▶ _Information given_:
'''

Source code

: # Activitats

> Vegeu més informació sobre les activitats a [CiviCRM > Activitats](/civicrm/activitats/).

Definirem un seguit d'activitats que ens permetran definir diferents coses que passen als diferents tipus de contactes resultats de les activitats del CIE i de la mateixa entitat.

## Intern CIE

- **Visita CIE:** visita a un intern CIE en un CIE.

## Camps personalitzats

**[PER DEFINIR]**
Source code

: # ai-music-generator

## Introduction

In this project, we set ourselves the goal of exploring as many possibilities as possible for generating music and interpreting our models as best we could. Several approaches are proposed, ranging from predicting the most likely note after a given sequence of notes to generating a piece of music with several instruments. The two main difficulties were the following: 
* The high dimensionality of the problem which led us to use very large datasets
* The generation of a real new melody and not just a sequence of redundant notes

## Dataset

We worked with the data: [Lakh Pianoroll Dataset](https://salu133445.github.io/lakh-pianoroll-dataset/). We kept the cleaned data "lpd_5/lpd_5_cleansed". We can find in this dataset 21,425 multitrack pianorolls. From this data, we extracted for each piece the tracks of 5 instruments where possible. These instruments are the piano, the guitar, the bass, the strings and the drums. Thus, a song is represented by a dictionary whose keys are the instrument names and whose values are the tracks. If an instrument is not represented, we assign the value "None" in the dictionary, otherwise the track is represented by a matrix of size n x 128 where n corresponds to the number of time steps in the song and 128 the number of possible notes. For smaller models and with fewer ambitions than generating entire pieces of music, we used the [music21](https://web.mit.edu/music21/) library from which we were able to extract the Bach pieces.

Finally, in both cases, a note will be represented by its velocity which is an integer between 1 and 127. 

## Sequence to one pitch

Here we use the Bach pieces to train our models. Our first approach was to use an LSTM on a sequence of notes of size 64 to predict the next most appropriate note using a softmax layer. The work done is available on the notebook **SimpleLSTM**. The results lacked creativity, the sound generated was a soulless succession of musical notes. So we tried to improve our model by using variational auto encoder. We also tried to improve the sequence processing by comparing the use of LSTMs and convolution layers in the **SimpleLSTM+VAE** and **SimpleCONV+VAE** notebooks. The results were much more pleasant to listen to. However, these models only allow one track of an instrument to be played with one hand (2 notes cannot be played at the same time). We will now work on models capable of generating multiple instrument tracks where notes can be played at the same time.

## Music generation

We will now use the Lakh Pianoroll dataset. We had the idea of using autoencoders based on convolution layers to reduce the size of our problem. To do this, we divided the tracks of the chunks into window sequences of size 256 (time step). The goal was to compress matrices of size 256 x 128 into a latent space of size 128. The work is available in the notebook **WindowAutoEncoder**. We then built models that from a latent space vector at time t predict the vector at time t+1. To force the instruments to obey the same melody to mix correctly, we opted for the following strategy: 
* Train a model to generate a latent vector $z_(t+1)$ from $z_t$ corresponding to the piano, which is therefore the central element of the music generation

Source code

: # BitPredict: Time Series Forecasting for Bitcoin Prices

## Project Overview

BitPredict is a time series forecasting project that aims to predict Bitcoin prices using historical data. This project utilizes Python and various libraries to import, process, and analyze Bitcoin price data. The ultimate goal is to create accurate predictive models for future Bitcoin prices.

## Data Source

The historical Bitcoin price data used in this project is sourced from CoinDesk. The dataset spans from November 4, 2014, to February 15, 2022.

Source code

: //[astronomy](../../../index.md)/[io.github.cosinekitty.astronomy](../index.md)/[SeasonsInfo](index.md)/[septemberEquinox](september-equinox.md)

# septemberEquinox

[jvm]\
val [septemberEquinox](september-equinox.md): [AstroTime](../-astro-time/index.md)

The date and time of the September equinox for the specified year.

'''

▶ _Exercise directions_: Reproduce the material word for word. Leave nothing out.

▶ _Response area_:
Source code

: # Activitats

> Vegeu més informació sobre les activitats a [CiviCRM > Activitats](/civicrm/activitats/).

Definirem un seguit d'activitats que ens permetran definir diferents coses que passen als diferents tipus de contactes resultats de les activitats del CIE i de la mateixa entitat.

## Intern CIE

- **Visita CIE:** visita a un intern CIE en un CIE.

## Camps personalitzats

**[PER DEFINIR]**
Source code

: # ai-music-generator

## Introduction

In this project, we set ourselves the goal of exploring as many possibilities as possible for generating music and interpreting our models as best we could. Several approaches are proposed, ranging from predicting the most likely note after a given sequence of notes to generating a piece of music with several instruments. The two main difficulties were the following: 
* The high dimensionality of the problem which led us to use very large datasets
* The generation of a real new melody and not just a sequence of redundant notes

## Dataset

We worked with the data: [Lakh Pianoroll Dataset](https://salu133445.github.io/lakh-pianoroll-dataset/). We kept the cleaned data "lpd_5/lpd_5_cleansed". We can find in this dataset 21,425 multitrack pianorolls. From this data, we extracted for each piece the tracks of 5 instruments where possible. These instruments are the piano, the guitar, the bass, the strings and the drums. Thus, a song is represented by a dictionary whose keys are the instrument names and whose values are the tracks. If an instrument is not represented, we assign the value "None" in the dictionary, otherwise the track is represented by a matrix of size n x 128 where n corresponds to the number of time steps in the song and 128 the number of possible notes. For smaller models and with fewer ambitions than generating entire pieces of music, we used the [music21](https://web.mit.edu/music21/) library from which we were able to extract the Bach pieces.

Finally, in both cases, a note will be represented by its velocity which is an integer between 1 and 127. 

## Sequence to one pitch

Here we use the Bach pieces to train our models. Our first approach was to use an LSTM on a sequence of notes of size 64 to predict the next most appropriate note using a softmax layer. The work done is available on the notebook **SimpleLSTM**. The results lacked creativity, the sound generated was a soulless succession of musical notes. So we tried to improve our model by using variational auto encoder. We also tried to improve the sequence processing by comparing the use of LSTMs and convolution layers in the **SimpleLSTM+VAE** and **SimpleCONV+VAE** notebooks. The results were much more pleasant to listen to. However, these models only allow one track of an instrument to be played with one hand (2 notes cannot be played at the same time). We will now work on models capable of generating multiple instrument tracks where notes can be played at the same time.

## Music generation

We will now use the Lakh Pianoroll dataset. We had the idea of using autoencoders based on convolution layers to reduce the size of our problem. To do this, we divided the tracks of the chunks into window sequences of size 256 (time step). The goal was to compress matrices of size 256 x 128 into a latent space of size 128. The work is available in the notebook **WindowAutoEncoder**. We then built models that from a latent space vector at time t predict the vector at time t+1. To force the instruments to obey the same melody to mix correctly, we opted for the following strategy: 
* Train a model to generate a latent vector $z_(t+1)$ from $z_t$ corresponding to the piano, which is therefore the central element of the music generation

Source code

: # BitPredict: Time Series Forecasting for Bitcoin Prices

## Project Overview

BitPredict is a time series forecasting project that aims to predict Bitcoin prices using historical data. This project utilizes Python and various libraries to import, process, and analyze Bitcoin price data. The ultimate goal is to create accurate predictive models for future Bitcoin prices.

## Data Source

The historical Bitcoin price data used in this project is sourced from CoinDesk. The dataset spans from November 4, 2014, to February 15, 2022.

Source code

: //[astronomy](../../../index.md)/[io.github.cosinekitty.astronomy](../index.md)/[SeasonsInfo](index.md)/[septemberEquinox](september-equinox.md)

# septemberEquinox

[jvm]\
val [septemberEquinox](september-equinox.md): [AstroTime](../-astro-time/index.md)

The date and time of the September equinox for the specified year.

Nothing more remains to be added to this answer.